[DATA EXTRACTS]:
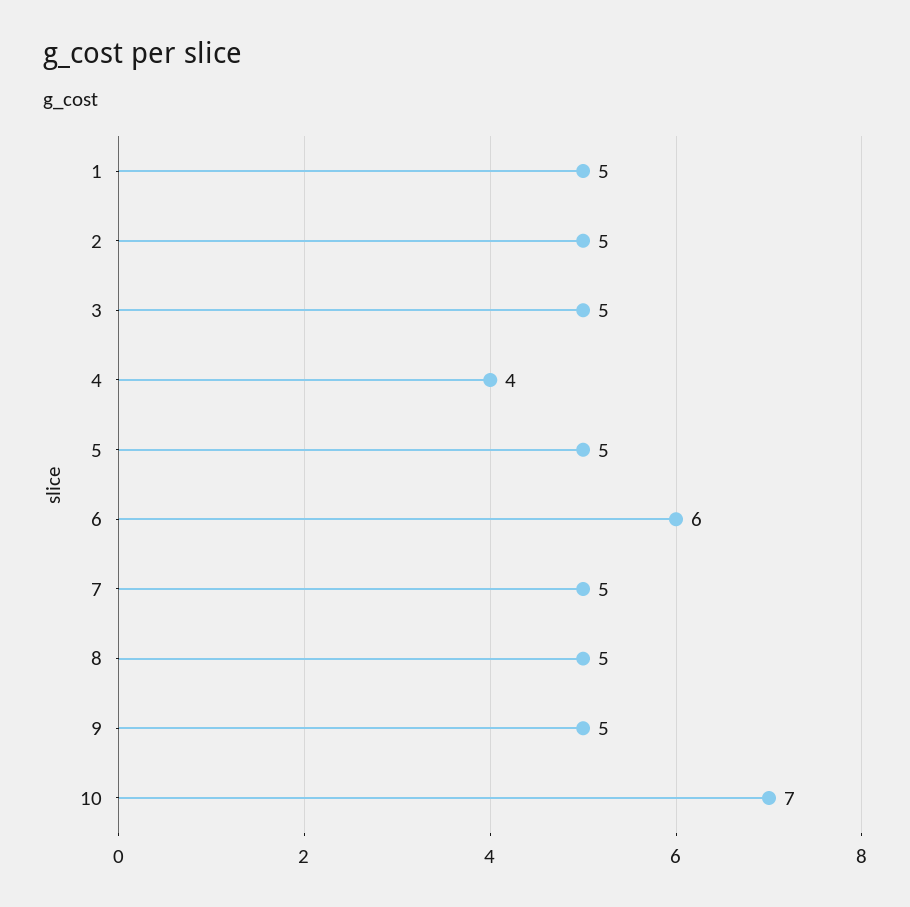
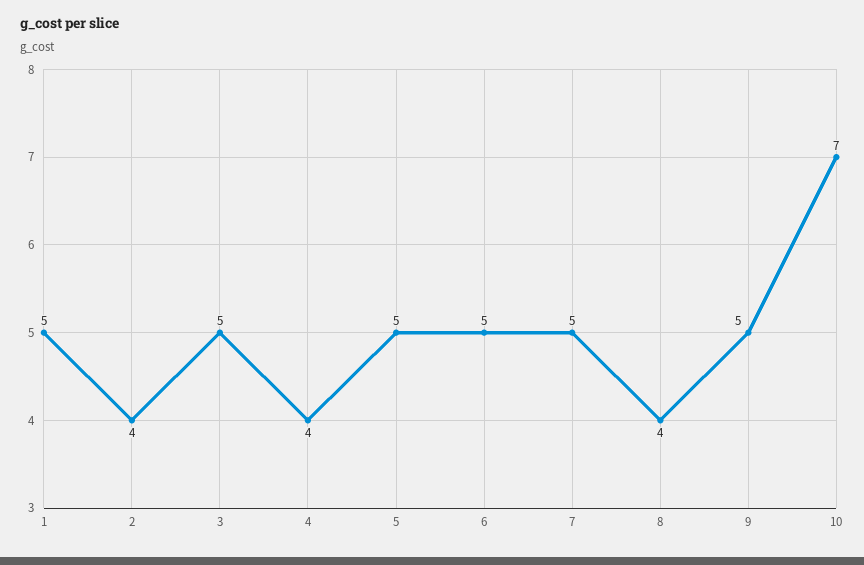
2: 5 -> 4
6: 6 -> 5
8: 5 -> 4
---
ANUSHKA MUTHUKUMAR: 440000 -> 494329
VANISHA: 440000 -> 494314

[ASSIGNED TASK]: What you give back should be only the lines of the records above, starting at the line with "ANUSHKA MUTHUKUMAR: 440000 -> 494329" and ending at the line with "VANISHA: 440000 -> 494314", restated word for word.

[OUTPUT FOR THIS TASK]:
ANUSHKA MUTHUKUMAR: 440000 -> 494329
VANISHA: 440000 -> 494314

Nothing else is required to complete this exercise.